To make this kind of pivot, Systrom and his team had to view the data not merely as a glimpse into what they were doing wrong, but as a beacon pointing to where they needed to go. This demanded a mindset.
The pivot mindset: one that’s grounded by and confident in a vision, constantly learning from but not tethered to past work in pursuit of that vision, and open enough to let feedback forge what the vision becomes.
A relatively unheralded pivot, one that I think startups will increasingly turn to as perhaps a more practical example, comes from Jesse Mecham and his team at You Need a Budget.
In February 2005, Mecham was tweaking some of his company sales copy. What he uncovered in the process would triple sales over the next six weeks, and set the company on a path to shake up a financial budgeting industry that typically catered to people who already had a ton of money.
As I was playing around with the words I realized a core part of YNAB was some rules I’d had in my head from the very beginning,” Mecham began. “I started framing our copy through these rules, and immediately noticed that this small move could give us a tremendous advantage from a marketing and competitive niche standpoint.”
YNAB (“why-nab”) started as a basic spreadsheet template that Mecham was using to help him and his wife (both university students at the time) establish some sense of control over their limited budget.
It was ugly as sin, but it allowed us to at least record what we were spending so we could have a bird’s eye view and from there try to make better financial decisions.”
Just six months earlier, in September 2004, Mecham was trying to sell this spreadsheet to anybody he possibly could. He was blanketing his apartment complex with fliers, and buying Google Adwords, but his efforts were only netting him a few hundred dollars a month.
When that breakthrough happened in 2005, it paved the way for so many others,” Mecham said. “I started teaching the rules, and pairing it with the spreadsheet, and people were finding this so much more valuable.”
By November 2006, when YNAB officially launched, they had completed the pivot. They’d carved out their four rules, and now had slick software rather than a sloppy spreadsheet. In a competitive new budgeting software industry, YNAB, through this pivot, had effectively created a point of separation between themselves and all other competitors.
This pivot is now completely intertwined with their company vision. Here’s their current homepage copy, followed by the rules:
YNAB combines a simple, effective methodology with award-winning software to turn you into a finance superhero. You can’t be a superhero without superpowers (obviously), and that’s where the rules come in”:
Mecham and YNAB have since been featured in The New York Times, Forbes, Entrepreneur, and countless business publications. But the story behind these stories comes from Mecham’s embracing of the pivot mindset.

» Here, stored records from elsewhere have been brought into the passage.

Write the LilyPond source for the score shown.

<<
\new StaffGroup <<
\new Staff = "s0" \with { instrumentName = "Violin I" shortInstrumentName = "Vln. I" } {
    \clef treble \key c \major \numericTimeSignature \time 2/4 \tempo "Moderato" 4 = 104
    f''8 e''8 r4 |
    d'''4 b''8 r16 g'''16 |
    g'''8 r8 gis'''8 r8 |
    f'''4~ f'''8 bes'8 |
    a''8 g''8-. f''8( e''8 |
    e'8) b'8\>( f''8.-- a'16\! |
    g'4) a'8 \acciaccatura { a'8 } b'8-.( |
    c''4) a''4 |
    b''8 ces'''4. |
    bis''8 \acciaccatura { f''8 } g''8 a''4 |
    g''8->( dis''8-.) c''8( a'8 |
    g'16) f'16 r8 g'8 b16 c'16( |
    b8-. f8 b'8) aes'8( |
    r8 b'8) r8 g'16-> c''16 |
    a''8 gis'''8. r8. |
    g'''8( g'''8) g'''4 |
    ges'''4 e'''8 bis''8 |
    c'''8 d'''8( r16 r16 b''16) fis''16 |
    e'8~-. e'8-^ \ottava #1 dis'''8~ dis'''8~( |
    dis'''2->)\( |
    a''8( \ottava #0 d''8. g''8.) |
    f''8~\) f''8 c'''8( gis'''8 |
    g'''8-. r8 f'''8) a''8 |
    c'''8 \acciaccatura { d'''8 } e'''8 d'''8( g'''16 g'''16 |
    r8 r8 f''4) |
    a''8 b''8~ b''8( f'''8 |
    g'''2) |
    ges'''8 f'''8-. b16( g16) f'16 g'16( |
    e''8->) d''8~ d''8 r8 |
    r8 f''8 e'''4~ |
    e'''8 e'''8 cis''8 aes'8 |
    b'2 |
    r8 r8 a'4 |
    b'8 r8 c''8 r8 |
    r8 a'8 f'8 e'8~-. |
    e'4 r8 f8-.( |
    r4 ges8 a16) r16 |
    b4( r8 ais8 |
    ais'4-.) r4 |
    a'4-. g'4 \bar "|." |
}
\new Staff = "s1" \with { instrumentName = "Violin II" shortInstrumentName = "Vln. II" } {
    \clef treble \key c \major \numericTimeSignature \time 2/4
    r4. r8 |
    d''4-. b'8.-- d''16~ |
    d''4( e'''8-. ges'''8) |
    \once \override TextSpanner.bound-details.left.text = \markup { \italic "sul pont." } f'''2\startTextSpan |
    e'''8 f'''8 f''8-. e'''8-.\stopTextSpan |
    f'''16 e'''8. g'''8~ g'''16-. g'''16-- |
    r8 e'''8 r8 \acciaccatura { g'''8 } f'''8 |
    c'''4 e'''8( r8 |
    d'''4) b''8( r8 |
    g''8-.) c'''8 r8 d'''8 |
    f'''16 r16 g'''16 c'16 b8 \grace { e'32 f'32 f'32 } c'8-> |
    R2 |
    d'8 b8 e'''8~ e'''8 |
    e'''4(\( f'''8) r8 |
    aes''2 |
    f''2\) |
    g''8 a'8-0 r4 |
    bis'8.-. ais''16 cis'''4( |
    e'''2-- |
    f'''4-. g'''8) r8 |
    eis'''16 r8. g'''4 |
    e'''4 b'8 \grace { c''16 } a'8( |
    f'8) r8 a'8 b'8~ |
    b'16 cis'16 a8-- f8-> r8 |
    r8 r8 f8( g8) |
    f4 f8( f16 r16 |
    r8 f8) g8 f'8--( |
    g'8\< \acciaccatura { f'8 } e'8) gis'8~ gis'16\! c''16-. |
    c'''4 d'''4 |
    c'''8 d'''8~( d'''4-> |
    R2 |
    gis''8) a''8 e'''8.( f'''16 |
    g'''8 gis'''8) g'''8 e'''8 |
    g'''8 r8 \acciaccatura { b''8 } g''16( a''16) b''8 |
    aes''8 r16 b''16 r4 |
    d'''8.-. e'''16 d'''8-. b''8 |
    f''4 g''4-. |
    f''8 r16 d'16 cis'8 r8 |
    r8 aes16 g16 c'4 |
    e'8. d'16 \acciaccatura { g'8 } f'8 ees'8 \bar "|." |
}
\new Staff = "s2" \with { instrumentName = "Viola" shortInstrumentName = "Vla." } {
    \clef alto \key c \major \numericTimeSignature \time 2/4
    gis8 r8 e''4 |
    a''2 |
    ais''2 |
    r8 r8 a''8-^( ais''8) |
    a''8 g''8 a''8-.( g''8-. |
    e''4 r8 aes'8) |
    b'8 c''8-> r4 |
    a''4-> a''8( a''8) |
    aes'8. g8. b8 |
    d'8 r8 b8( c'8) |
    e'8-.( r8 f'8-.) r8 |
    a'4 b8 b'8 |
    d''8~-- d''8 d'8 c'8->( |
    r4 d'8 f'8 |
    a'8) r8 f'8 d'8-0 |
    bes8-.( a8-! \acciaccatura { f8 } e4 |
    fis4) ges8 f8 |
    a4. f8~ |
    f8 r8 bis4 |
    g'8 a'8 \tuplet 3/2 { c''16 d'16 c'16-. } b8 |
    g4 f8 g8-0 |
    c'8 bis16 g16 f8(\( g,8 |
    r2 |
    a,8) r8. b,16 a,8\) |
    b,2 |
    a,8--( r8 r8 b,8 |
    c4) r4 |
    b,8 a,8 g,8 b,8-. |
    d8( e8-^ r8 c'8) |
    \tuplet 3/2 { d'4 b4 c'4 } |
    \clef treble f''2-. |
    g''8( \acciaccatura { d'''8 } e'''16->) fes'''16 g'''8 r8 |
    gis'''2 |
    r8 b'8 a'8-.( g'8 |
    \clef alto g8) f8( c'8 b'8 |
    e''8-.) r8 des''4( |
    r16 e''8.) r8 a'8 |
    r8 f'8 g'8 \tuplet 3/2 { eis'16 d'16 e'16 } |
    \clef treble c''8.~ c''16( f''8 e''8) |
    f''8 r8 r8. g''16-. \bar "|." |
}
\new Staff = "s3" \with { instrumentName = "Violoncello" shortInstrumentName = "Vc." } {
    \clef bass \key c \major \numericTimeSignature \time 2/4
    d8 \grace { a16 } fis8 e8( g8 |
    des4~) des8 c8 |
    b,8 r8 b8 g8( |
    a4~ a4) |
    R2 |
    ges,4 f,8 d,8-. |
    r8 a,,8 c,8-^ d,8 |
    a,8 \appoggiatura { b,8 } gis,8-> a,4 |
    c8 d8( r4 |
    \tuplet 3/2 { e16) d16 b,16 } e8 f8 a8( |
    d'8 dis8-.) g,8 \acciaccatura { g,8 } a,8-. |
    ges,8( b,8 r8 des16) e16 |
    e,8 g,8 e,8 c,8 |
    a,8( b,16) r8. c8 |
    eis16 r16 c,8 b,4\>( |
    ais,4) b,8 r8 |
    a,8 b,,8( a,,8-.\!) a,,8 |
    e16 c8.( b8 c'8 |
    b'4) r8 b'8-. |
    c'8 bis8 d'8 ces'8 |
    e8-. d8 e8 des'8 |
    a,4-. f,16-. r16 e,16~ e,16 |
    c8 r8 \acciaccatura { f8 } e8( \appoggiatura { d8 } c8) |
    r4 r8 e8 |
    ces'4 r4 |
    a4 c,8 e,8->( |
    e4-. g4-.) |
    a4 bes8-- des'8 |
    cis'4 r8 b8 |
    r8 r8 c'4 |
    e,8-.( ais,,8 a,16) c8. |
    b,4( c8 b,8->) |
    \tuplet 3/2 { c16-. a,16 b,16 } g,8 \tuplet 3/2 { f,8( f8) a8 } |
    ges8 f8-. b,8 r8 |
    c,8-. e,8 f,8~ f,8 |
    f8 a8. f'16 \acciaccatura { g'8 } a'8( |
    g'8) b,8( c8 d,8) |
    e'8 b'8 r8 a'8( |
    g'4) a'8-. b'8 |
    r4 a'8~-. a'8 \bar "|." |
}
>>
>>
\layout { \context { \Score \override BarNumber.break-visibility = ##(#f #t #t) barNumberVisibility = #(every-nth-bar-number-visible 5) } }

He could have put his head down, ignored the insight and kept chugging along. He could have embraced the insight but ignored the feedback he received once he started teaching the rules. He could have, as Ries put it, jumped into a new vision altogether. Or he could have even given up on the startup and tried to land a cushy job once he became a CPA.
He didn’t do any of those. He pivoted like so many successful startups have, and he did it in a way (pairing method with product) that modern teams everywhere should probably start thinking about.